Dataset excerpts =
BEGIN

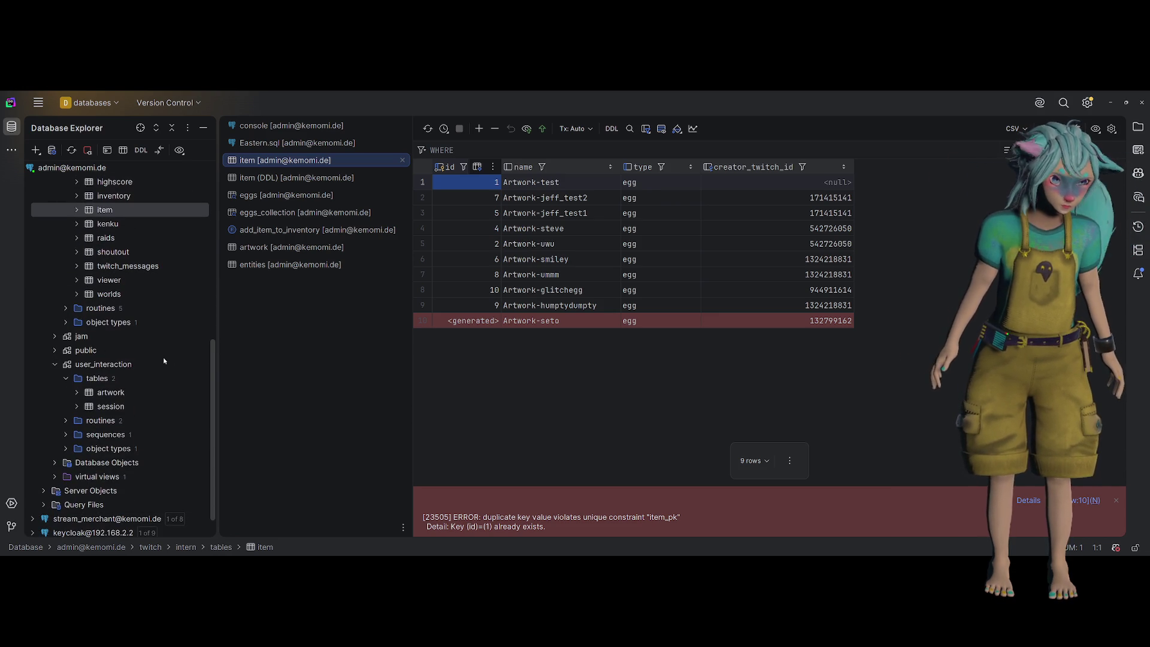
# Browse the user_interaction sequences and intern schema folders in Database Explorer
pyautogui.doubleClick(100, 436)
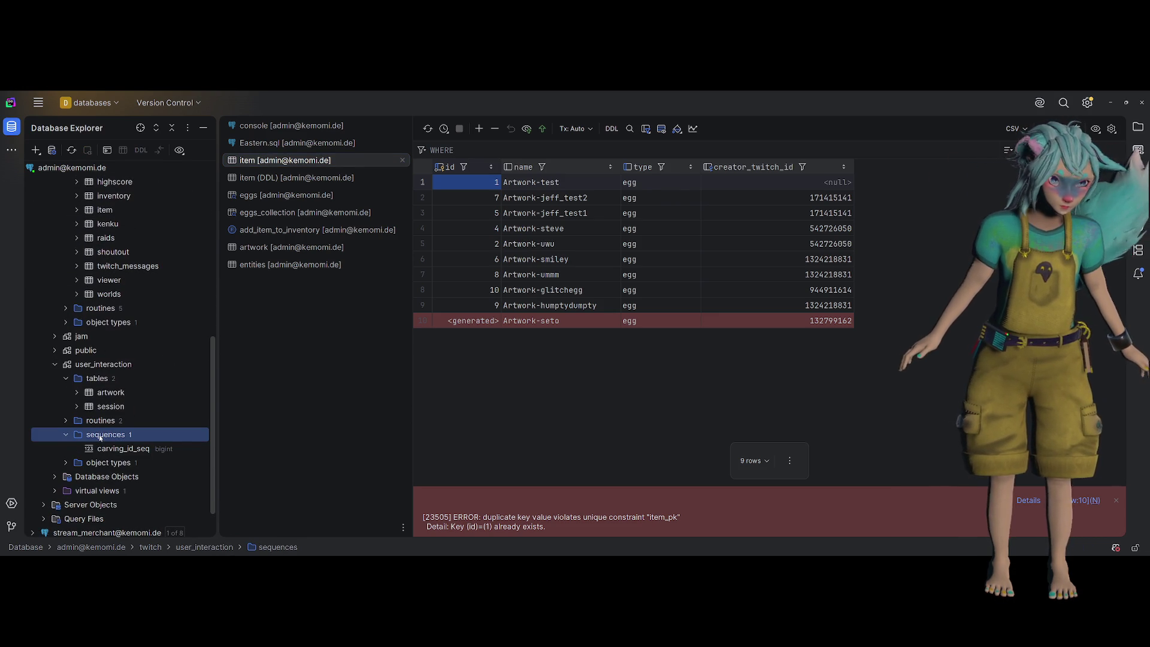
pyautogui.doubleClick(103, 364)
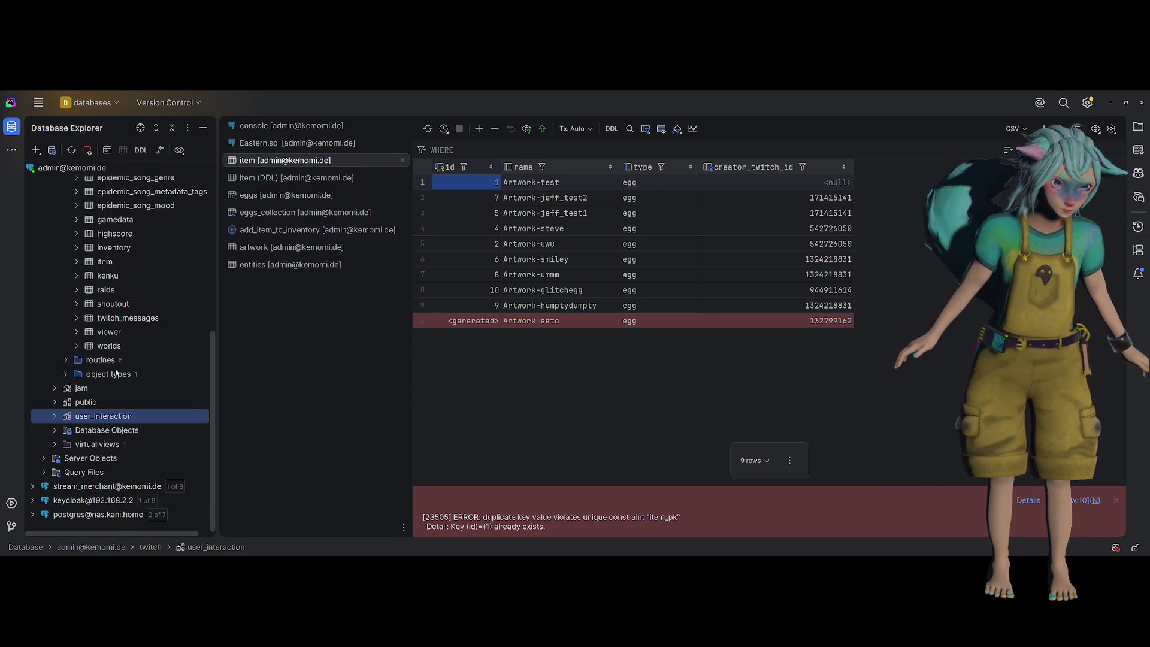
pyautogui.click(117, 375)
pyautogui.doubleClick(117, 376)
pyautogui.doubleClick(107, 360)
pyautogui.doubleClick(107, 360)
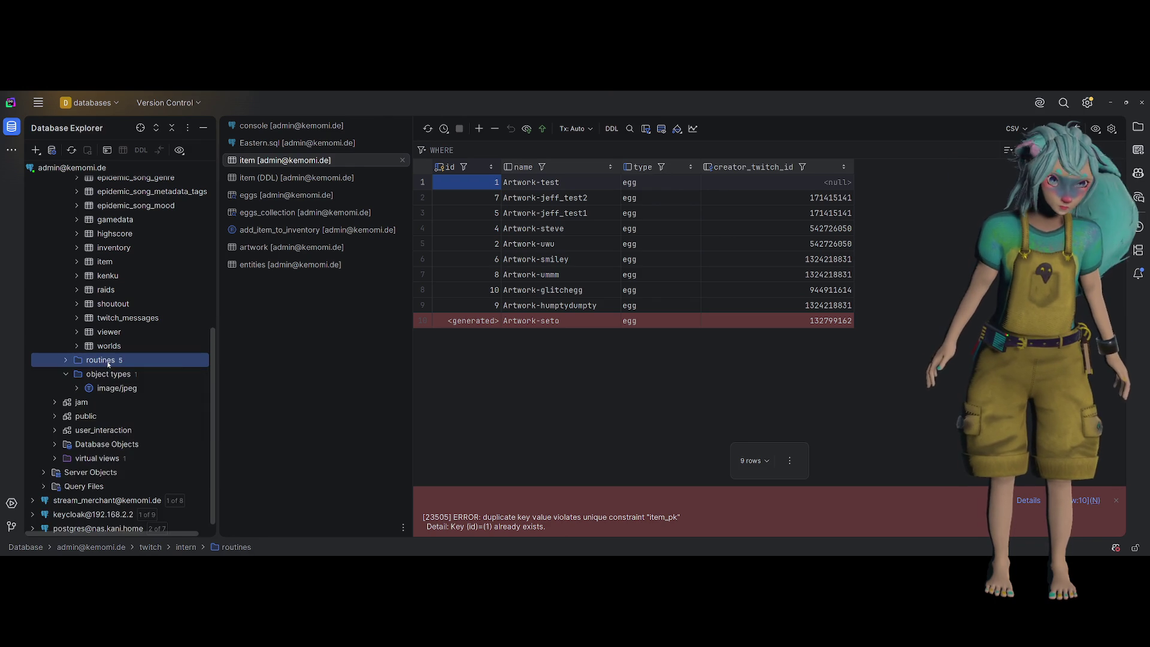
pyautogui.click(109, 375)
pyautogui.scroll(5, 111, 375)
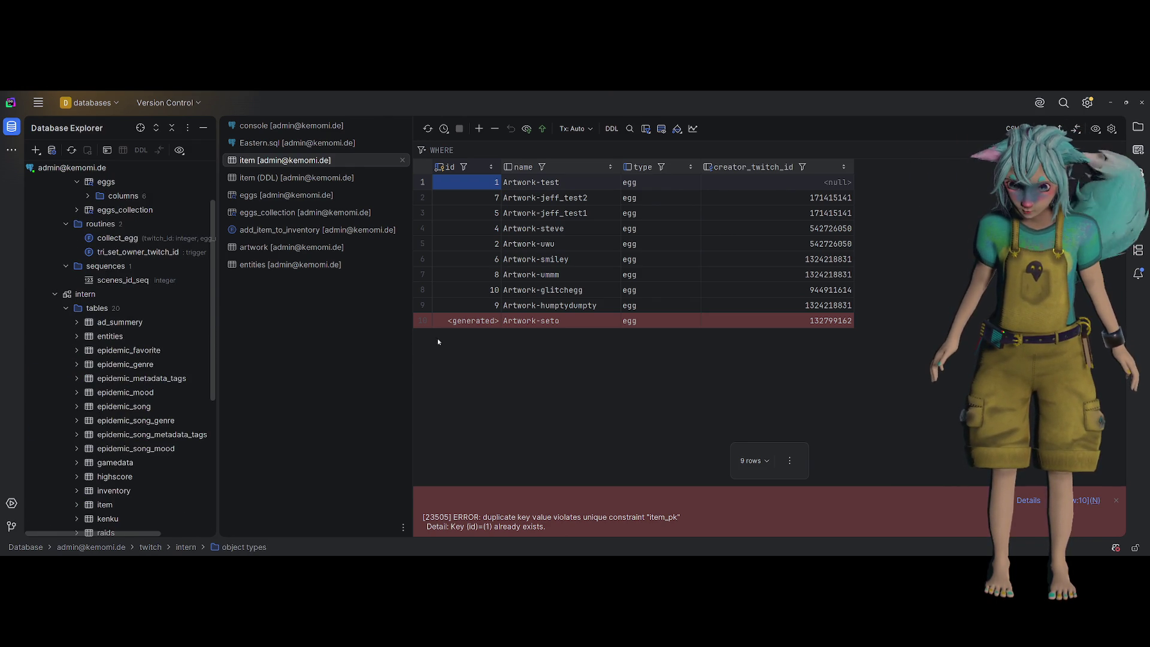
# Set the Artwork-seto row's id to 11 and submit it again
pyautogui.doubleClick(462, 324)
pyautogui.write('11')
pyautogui.press('Tab')
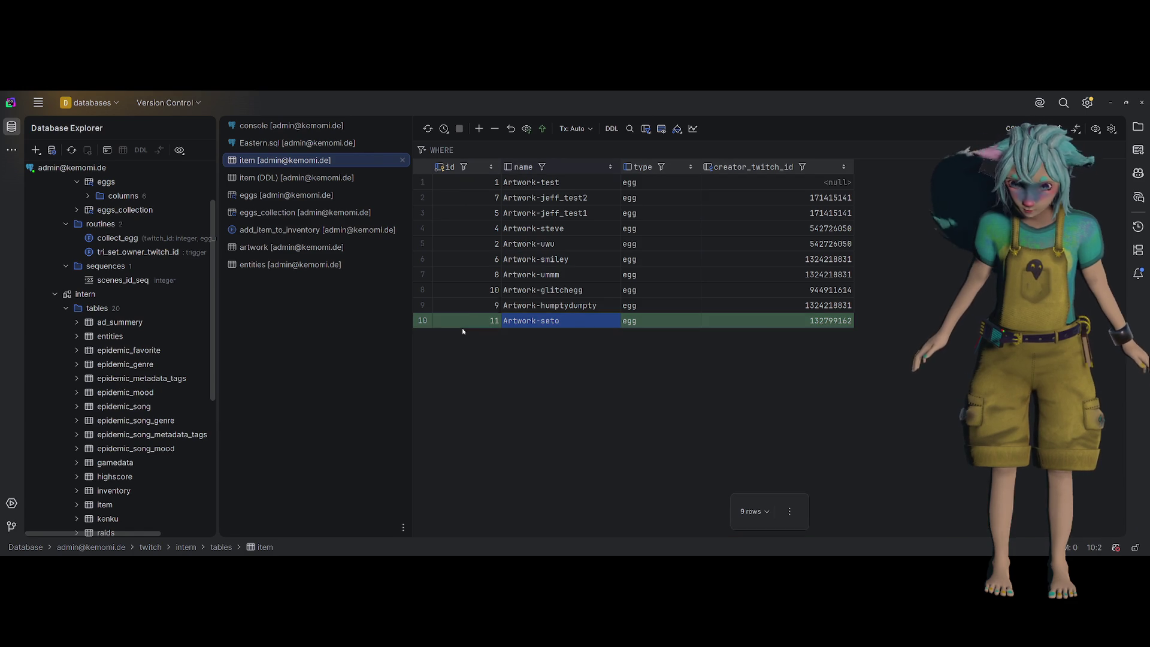
pyautogui.click(542, 128)
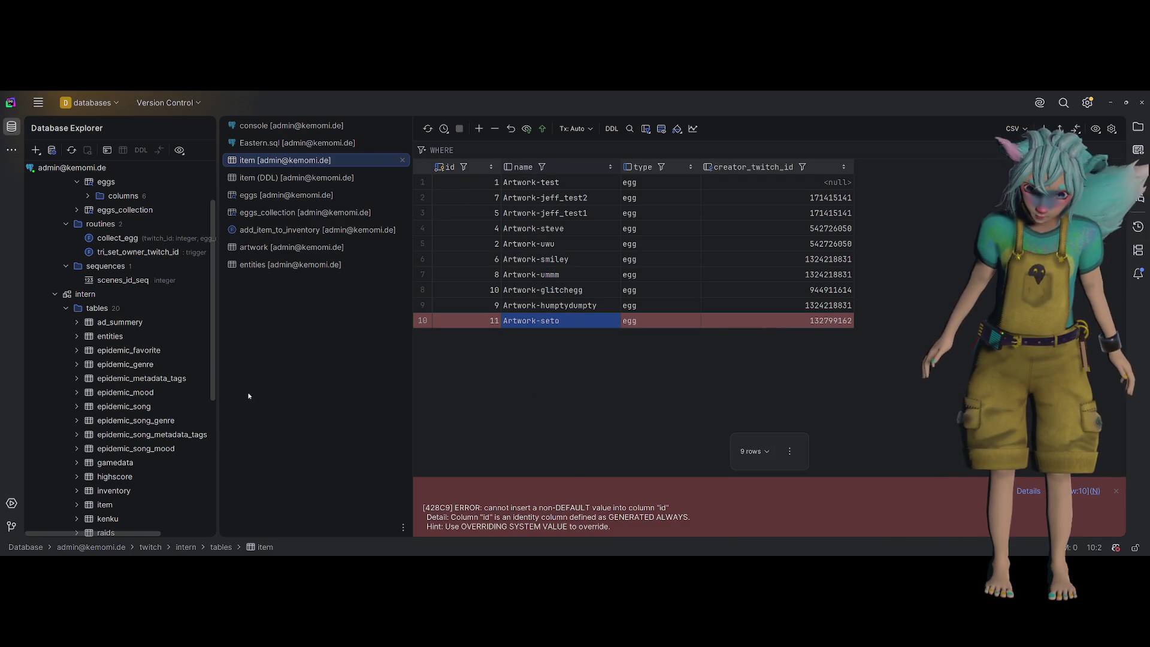
pyautogui.scroll(-3, 126, 323)
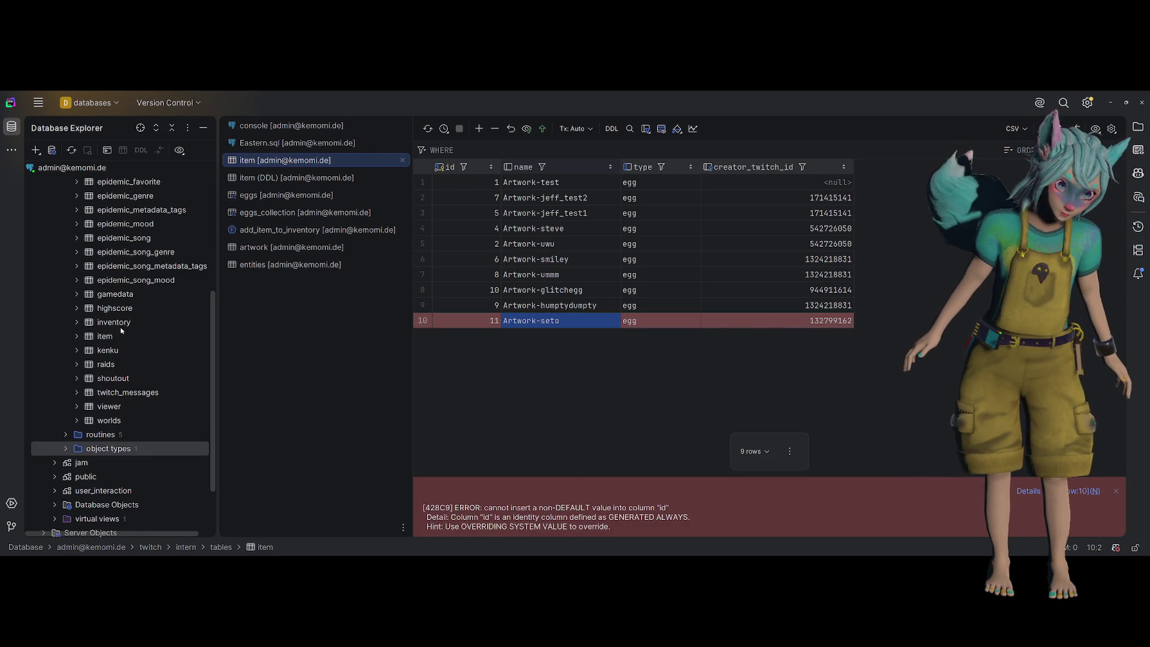
pyautogui.rightClick(108, 336)
# In Modify Table for item, set the id column's identity minimum to 11
pyautogui.click(199, 279)
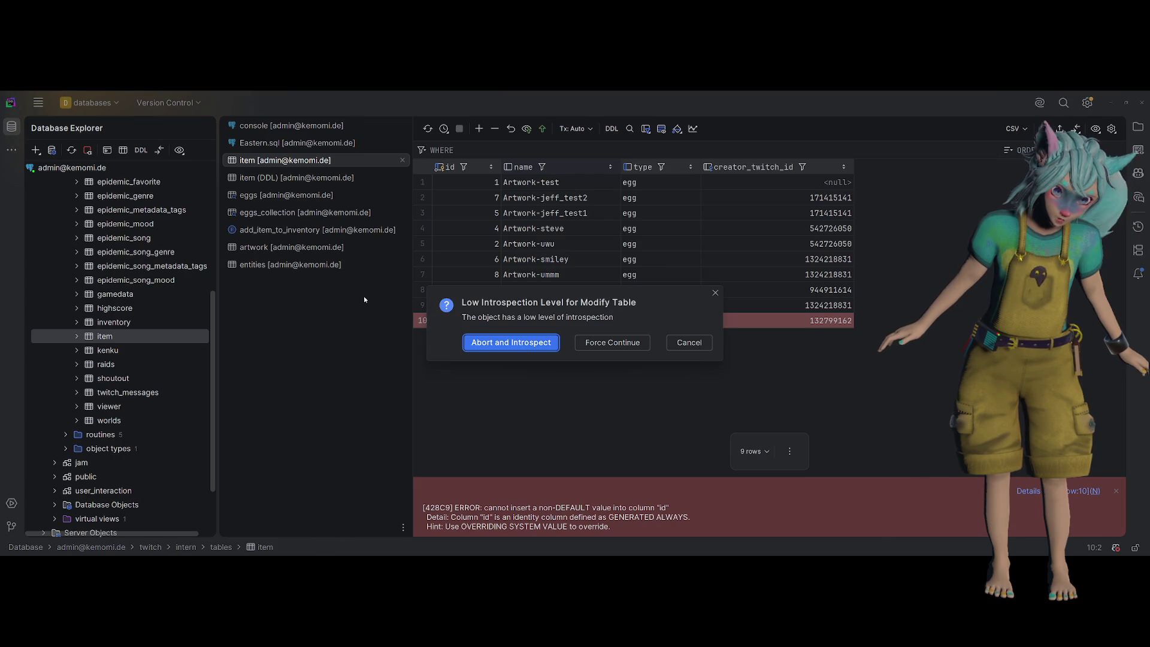
pyautogui.click(599, 341)
pyautogui.rightClick(146, 336)
pyautogui.click(199, 279)
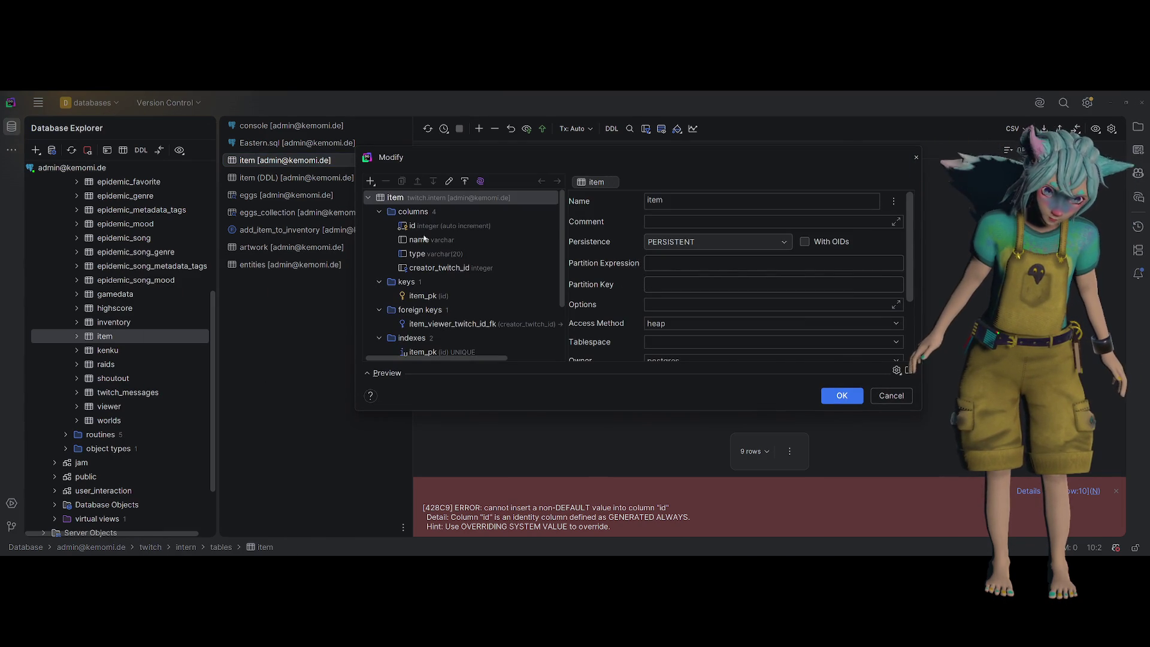
pyautogui.click(479, 225)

END

What needs to be done = Filter the entries down to the lines that hold "rightClick". Copy those lines.

Output of the exercise =
pyautogui.rightClick(108, 336)
pyautogui.rightClick(146, 336)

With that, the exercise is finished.